After assessing only one years’ worth of data, many of our clients have seen that practical and tangible solutions do not necessarily mean high upfront capital costs. Some of the most common energy management solutions include:
- Energy management training: Training key personnel within organisations can help overcome the lack of knowledge in the underlying principles of energy management, improve in-house skills, and shift energy consuming behavior. Training will also provide SMEs with tools to assess their high-level energy needs, and the avenues to seek more specific advice when needed.
- Load-shifting: When possible, varying the time of energy consumption, i.e., when equipment is operated, can better align with a lower cost tariff or maximise solar self-consumption. For businesses with more complex energy consumption, load-shifting can have a major impact when it reduces peak demand and the associated costs.
- Equipment maintenance and upgrade: General maintenance of equipment such as pumps, hot water systems, air compressors, chillers, etc. can significantly reduce billing costs. For medium-sized businesses, submetering will provide further insights into energy use by critical equipment.
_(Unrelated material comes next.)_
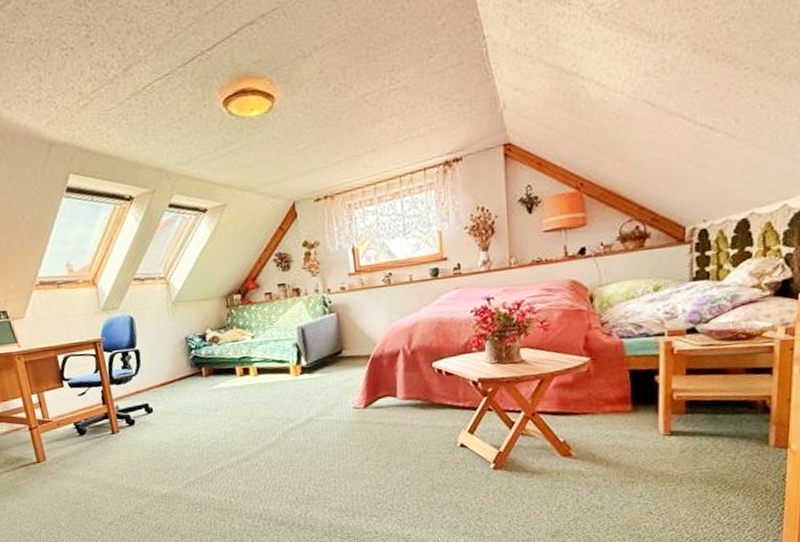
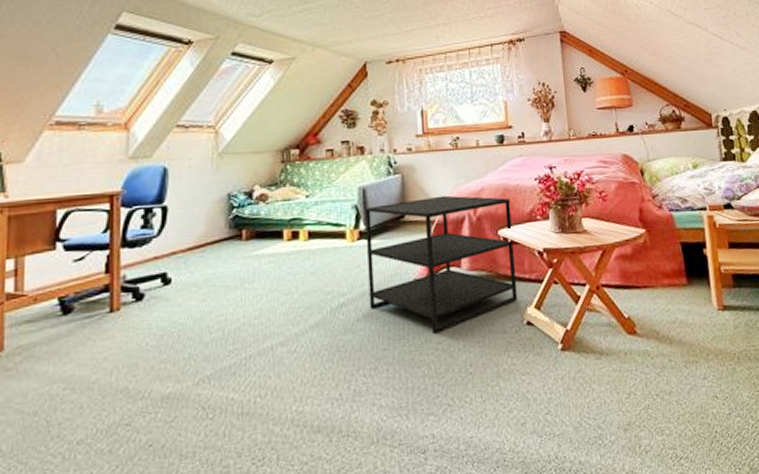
side table: none [305,331,452,453] -> present [365,195,518,334]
There are multiple programs available for businesses to access energy management training, support, and capital funding for upgrades. Visit your state and federal government grant website for up to date information.
Energy measurement and verification for SMEs
The relevance of measurement and verification processes (M&V) among SMEs is often overlooked. Measuring energy savings goes beyond metering. The ability to track energy saved over time by the implementation of energy efficiency projects relies on both accurate measurement and repeatable methodology. There are many variables that can affect the energy consumption in a business, such as weather, unusual events, number of employees, leakages, production faults, and many others. Consequently, energy savings can be erroneously calculated when ignoring any of those variables.
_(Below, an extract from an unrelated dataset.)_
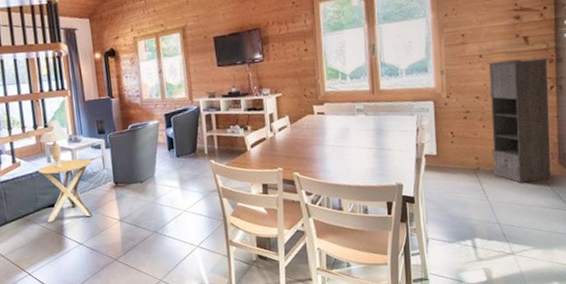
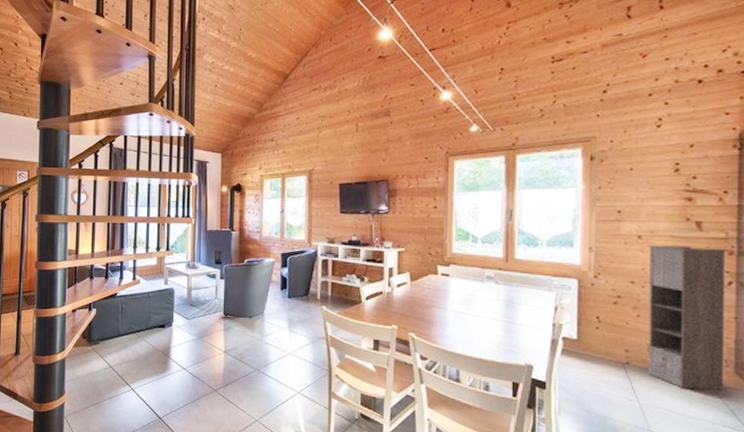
side table: present [38,158,93,223] -> none [155,284,206,344]
table lamp: present [39,119,70,168] -> none [159,244,188,291]

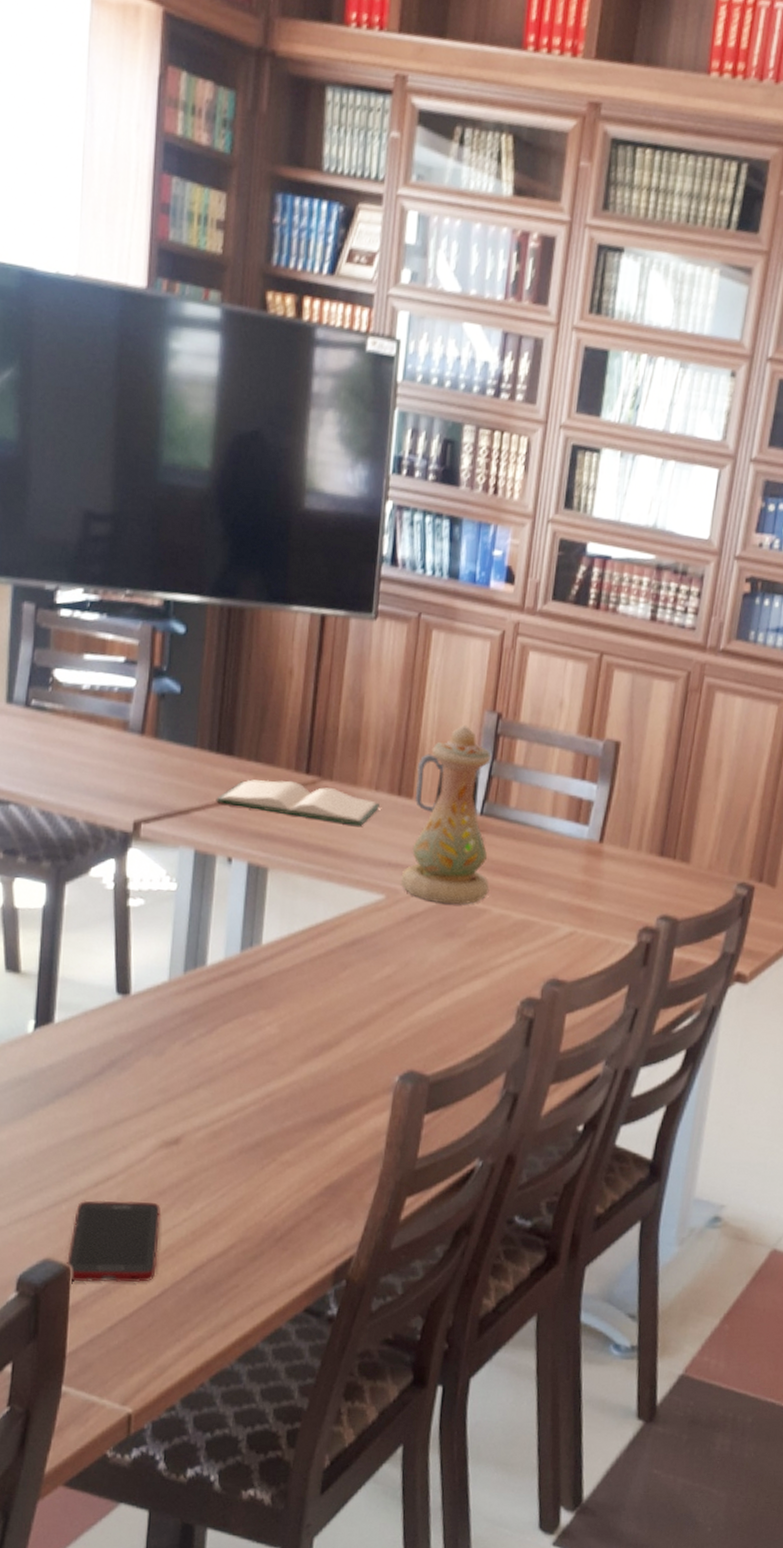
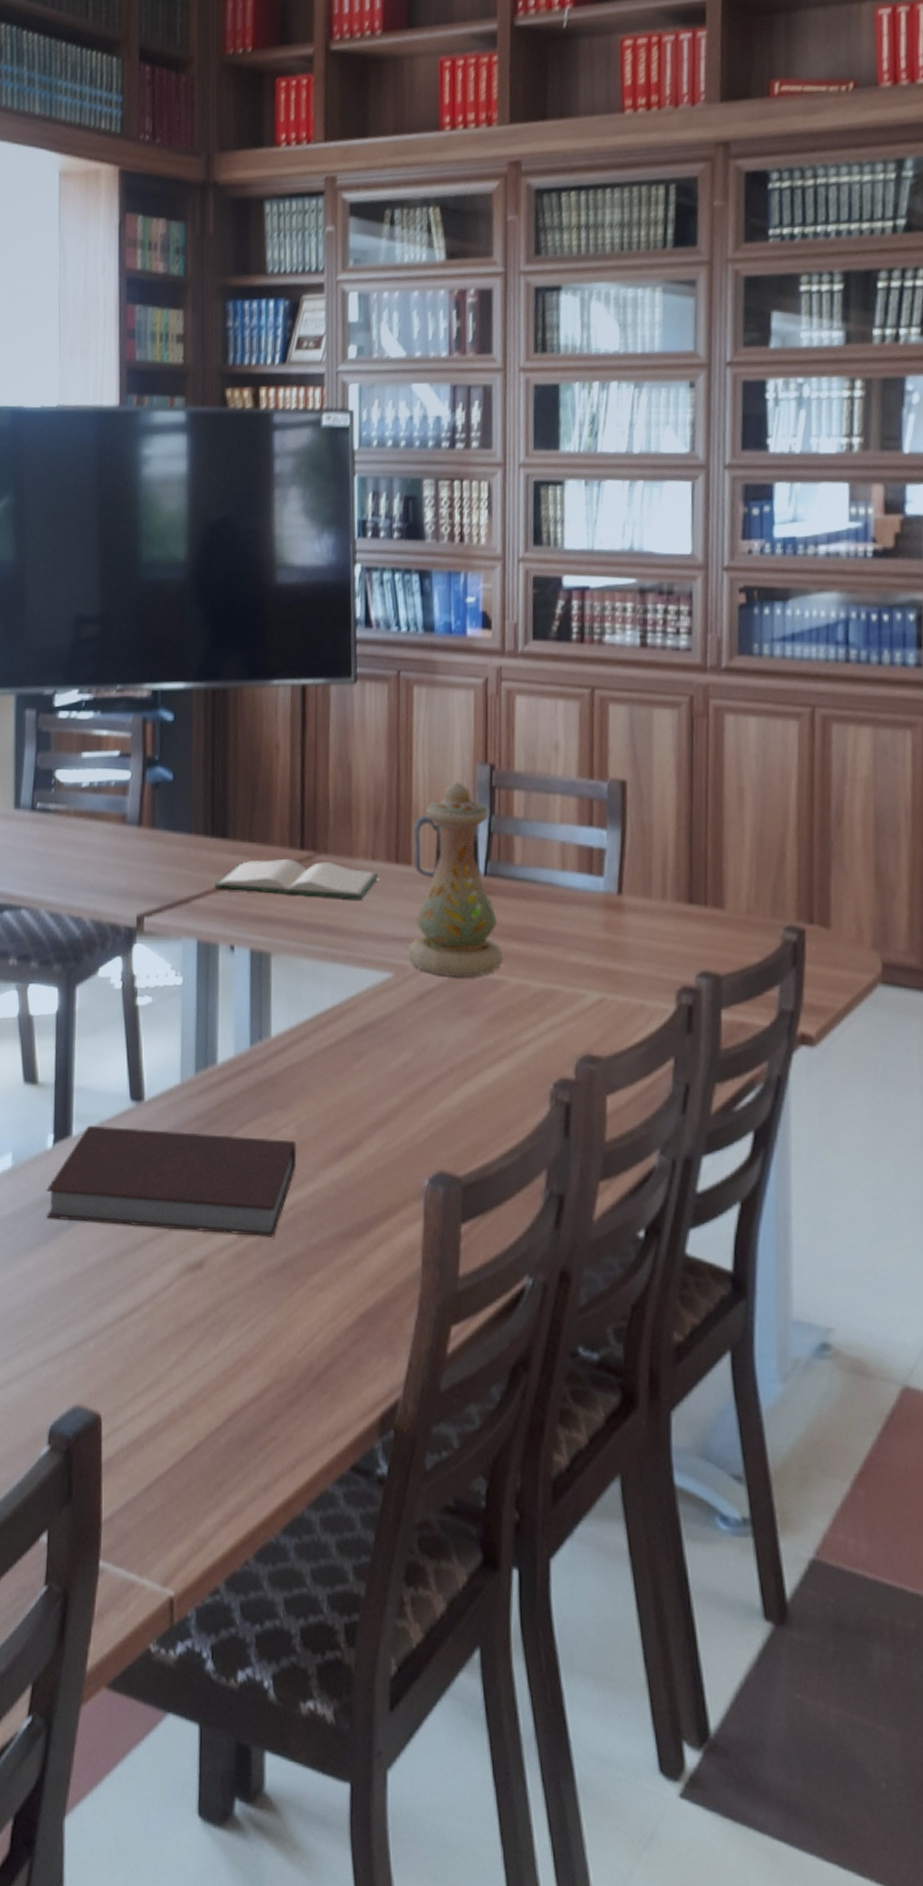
notebook: none [24,1014,279,1120] -> present [46,1126,297,1237]
cell phone: present [67,1200,161,1282] -> none [97,1335,190,1434]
M&V protocols provide certainty on the amount of energy saved as results are real and verifiable. M&V help to obtain useful data to share across all stakeholders, prepare business cases for project funding such as grant applications, participate in existing energy efficiency schemes as well as keep a transparent record of the reduced emissions from energy efficiency.
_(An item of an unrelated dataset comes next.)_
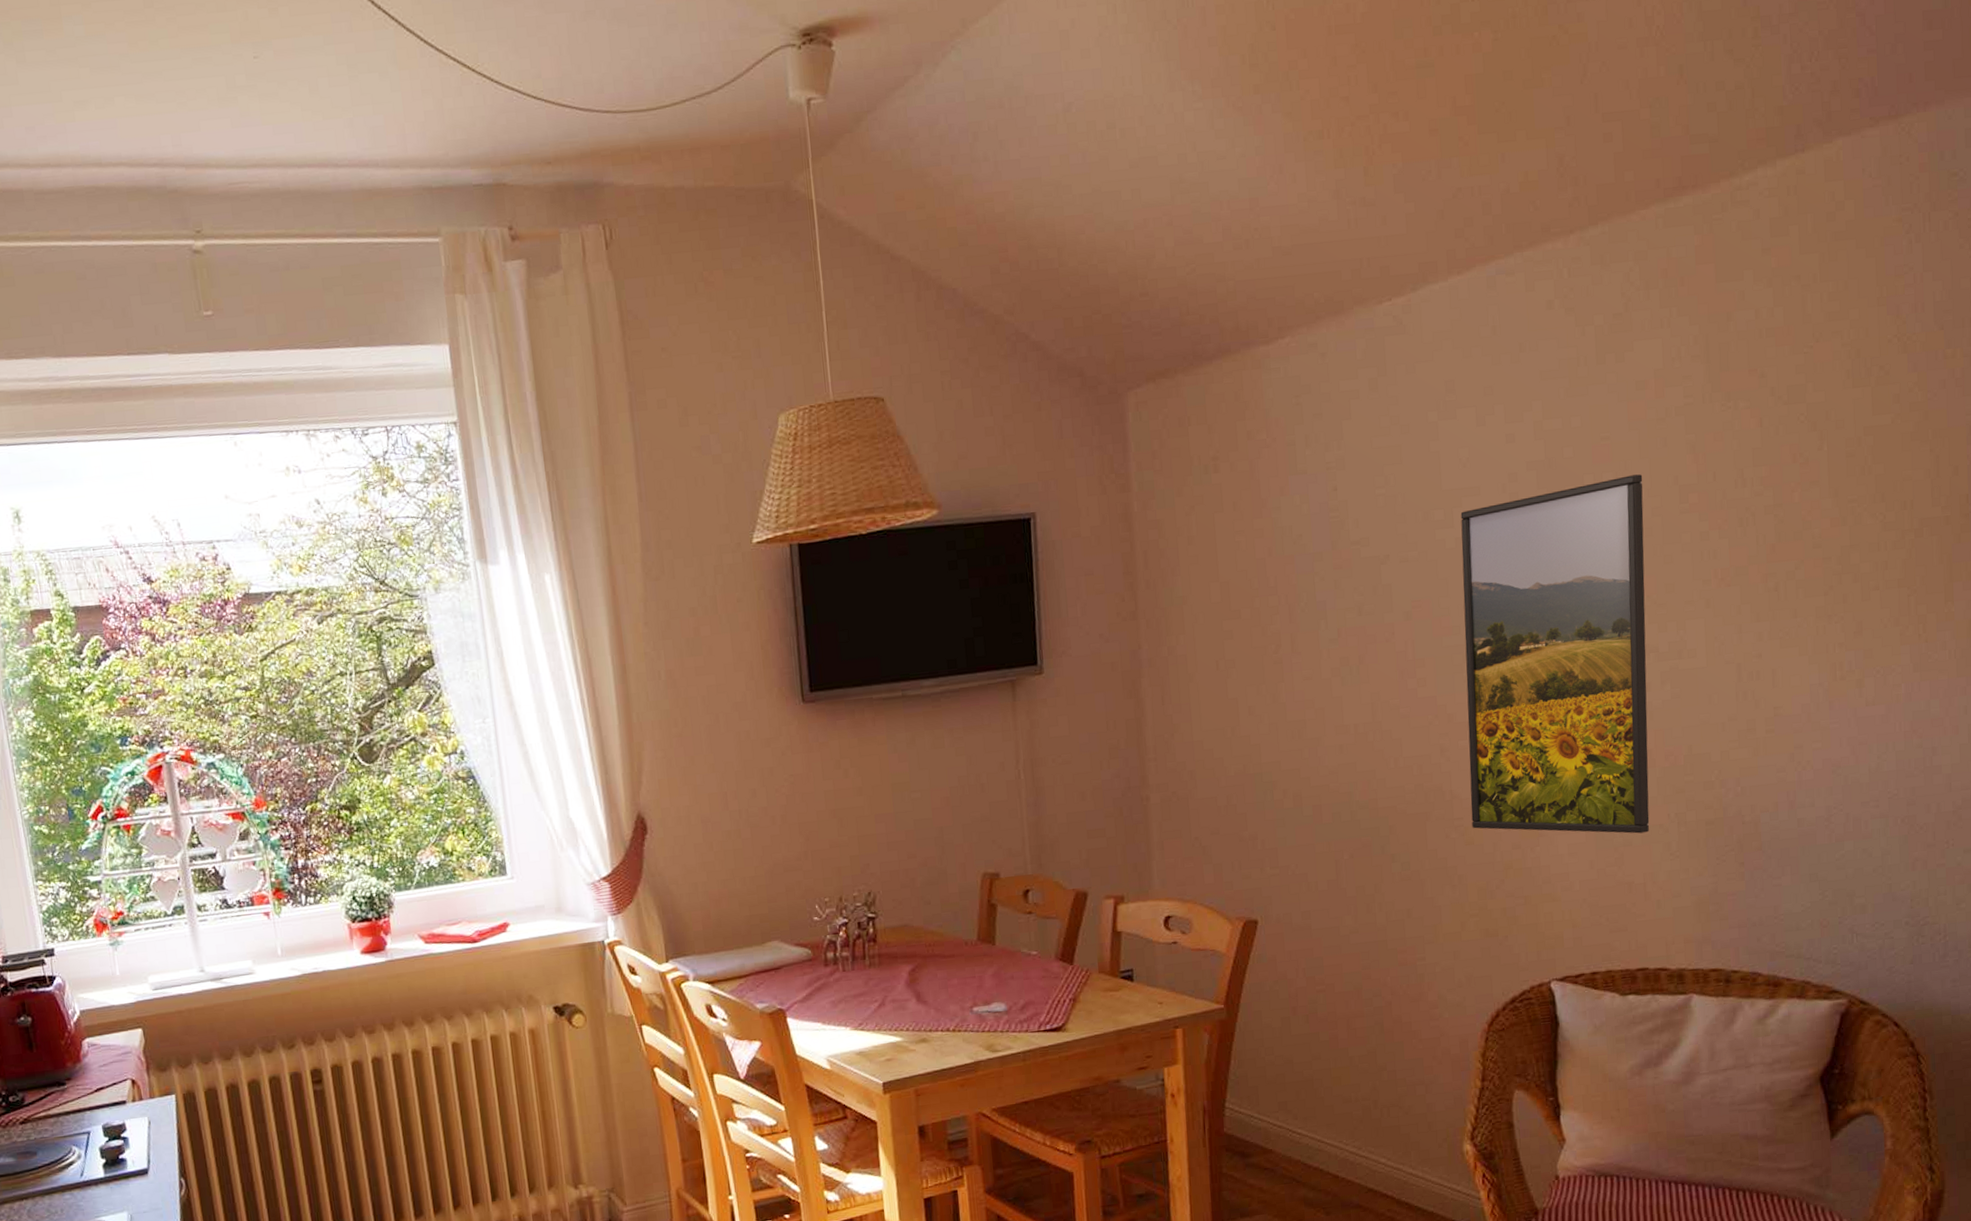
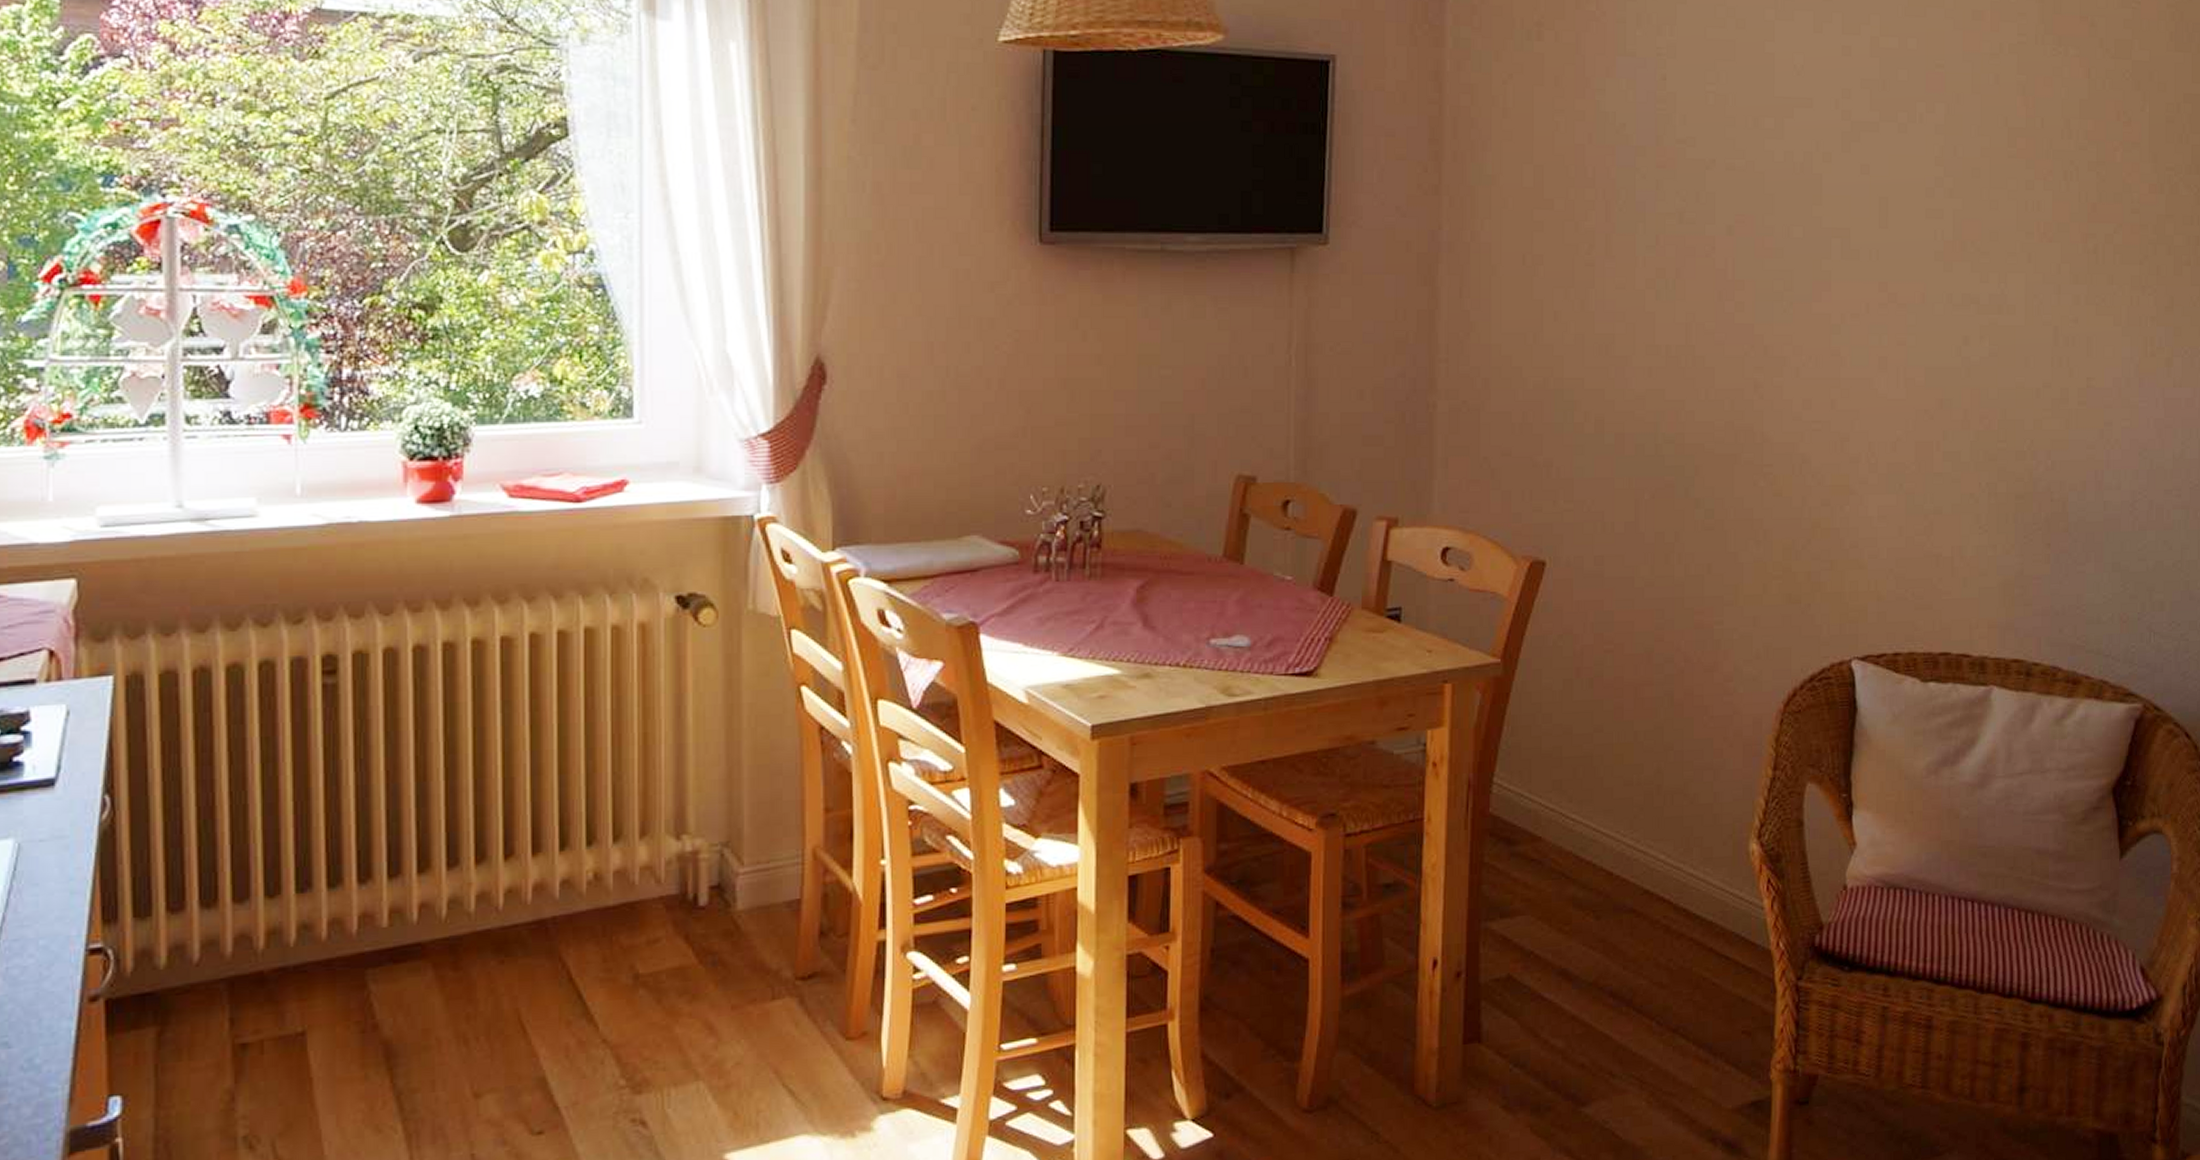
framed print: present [1460,474,1650,834] -> none [1781,109,1974,501]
The overlooked benefit of energy efficiency in businesses
The positive impacts that building energy efficiency and energy management capability in the business sector have on the residential sector are often overlooked. Beyond individual savings in energy costs, businesses’ ability to improve their energy efficiency is not only a key element in reducing GHG emissions but can also play a role in stabilising energy prices, with significant implications for vulnerable customers such as low-income and remote households.
The underlying principles of energy management allows businesses to take control of the entire energy cycle across their operations, from where it is sourced from to how much and when it is used, ultimately improving network stability by helping balance electricity supply and demand. Considering network charges make up approximately 40-55% of energy bills, reductions in both overall and peak energy demands within the electricity network will reduce the associated costs passed on to consumers, and enable the ongoing delivery of clean, affordable, and reliable energy.
 Percentage includes electricity and stationary energy only. Source: Quarterly update of Australia’s National Greenhouse Gas Inventory (March 2020).
 Walsh, L. (2020). Saving energy to help those who can’t. Gill Owen Essay Prize. https://onestepoffthegrid.com.au/saving-energy-to-help-those-who-cant/
 Energy Efficiency Council. (2020). Navigating a dynamic energy landscape. A Briefing for Australian businesses. Third edition.